The amber halo of drone is a warm visitation, but the beautiful opening spreads its wings and flies away. Synth textures snake around the music, and a cooler static then bubbles and gurgles, coughing up specks of dirt through its electronic lungs. The harmonies come back in, but they have undergone an amazing transformation; they enter through the doorway covered in static, their once thin steps now dripping with the lo-fi, intermittent interruption of grainy distortion and the chrome sound of dead end cables.
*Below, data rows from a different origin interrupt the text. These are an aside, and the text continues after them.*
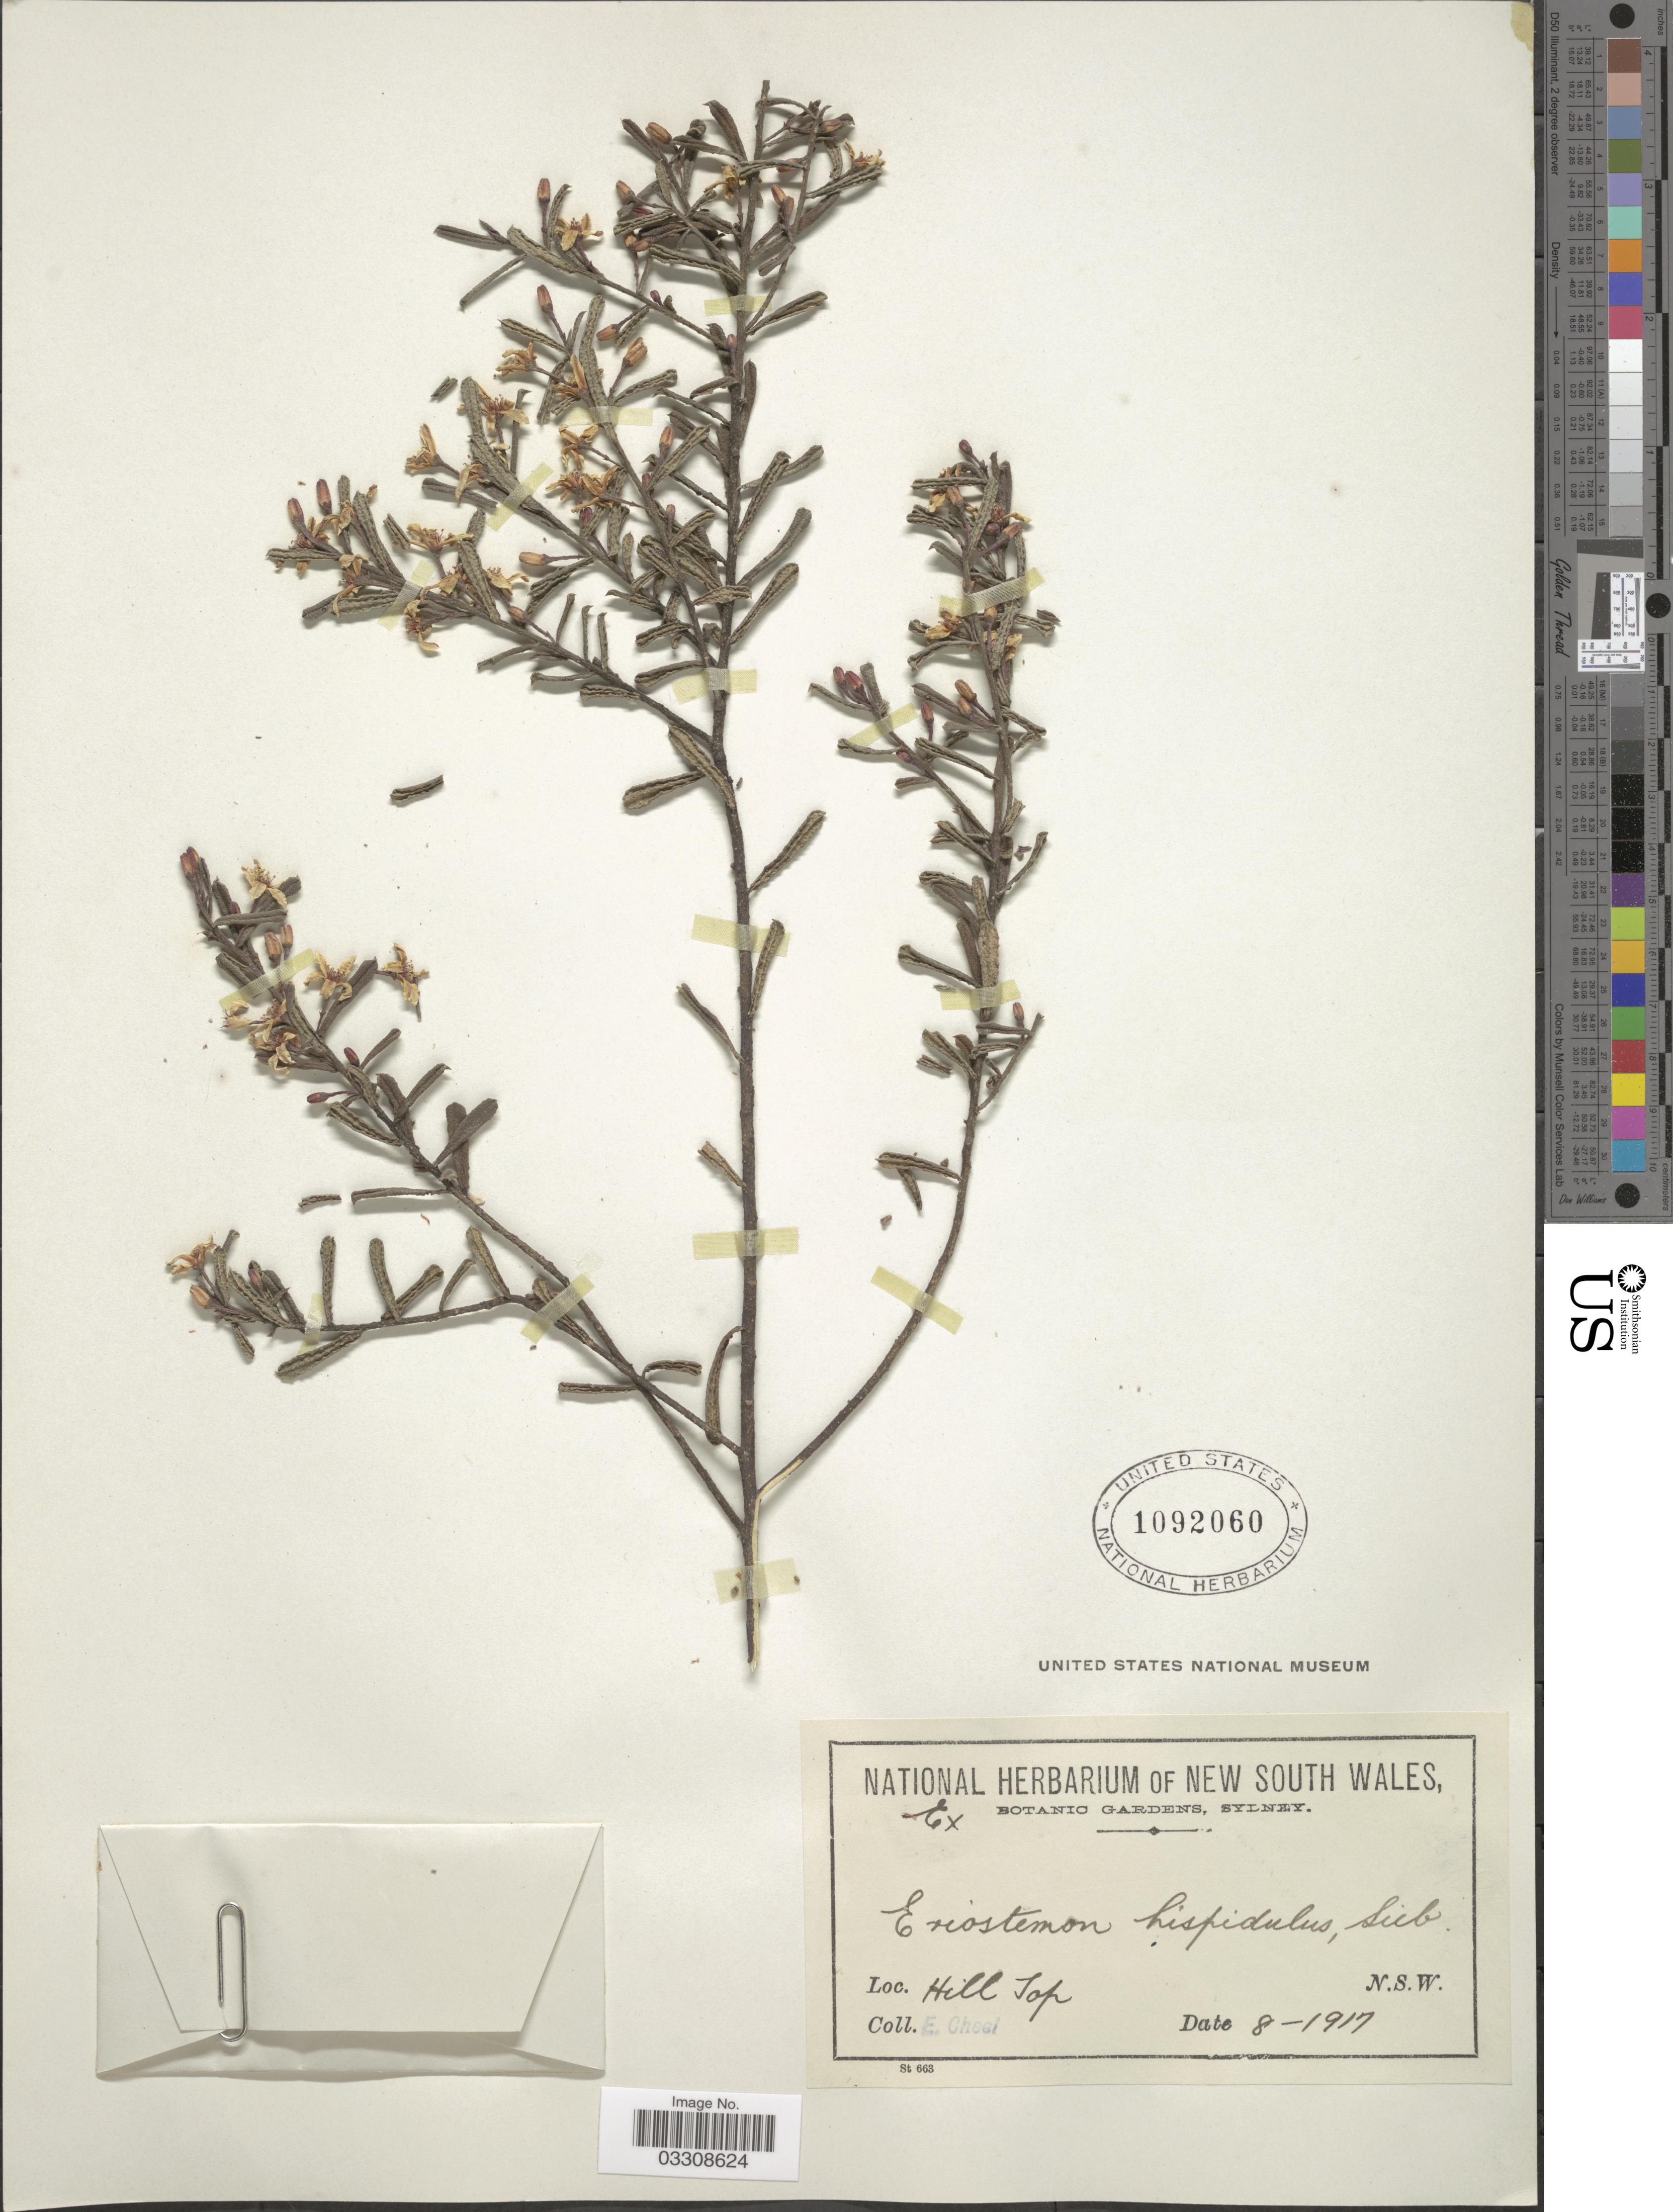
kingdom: Plantae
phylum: Tracheophyta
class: Magnoliopsida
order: Sapindales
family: Rutaceae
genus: Eriostemon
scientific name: Eriostemon hispidulus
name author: Sieber ex Spreng.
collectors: E. Cheel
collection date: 1917-08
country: Australia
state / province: New South Wales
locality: Hill Top.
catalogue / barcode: US 1092060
Black wires carry the music through obsolete dial up connections and a rainy covering of mud. ‘Linear Elasticity’ and its fierce static erupts out of the music and is the only track not to feature Smalley’s beautiful drone. Perhaps it isn’t safe to land as static showers the sound like an outpouring of lava over decaying rock. For the most part the drones choose to open up the music, and this is the only kind of repetition you’ll find on the album. Elsewhere, the demented melody of ‘Geophone’ squeals out of a twisted instrument, the sound of bagpipes echoing down an asylum’s corridors. It rises to a feverish, vicious pitch, glowing in power, grinding against the steel door. This is the kaleidoscopic climax, where the calm lights glitter in the face of the gritted distortion with a colourful, prismatic intensity.

Two musicians become one entity.

The clean tones of an electric guitar come to wash away the crimson light with a wash of well-being green. And then it’s time to wake up – the light changes colour and we ride on. Seismology has the guts to go out and explore the unexplored. Viva la revolution!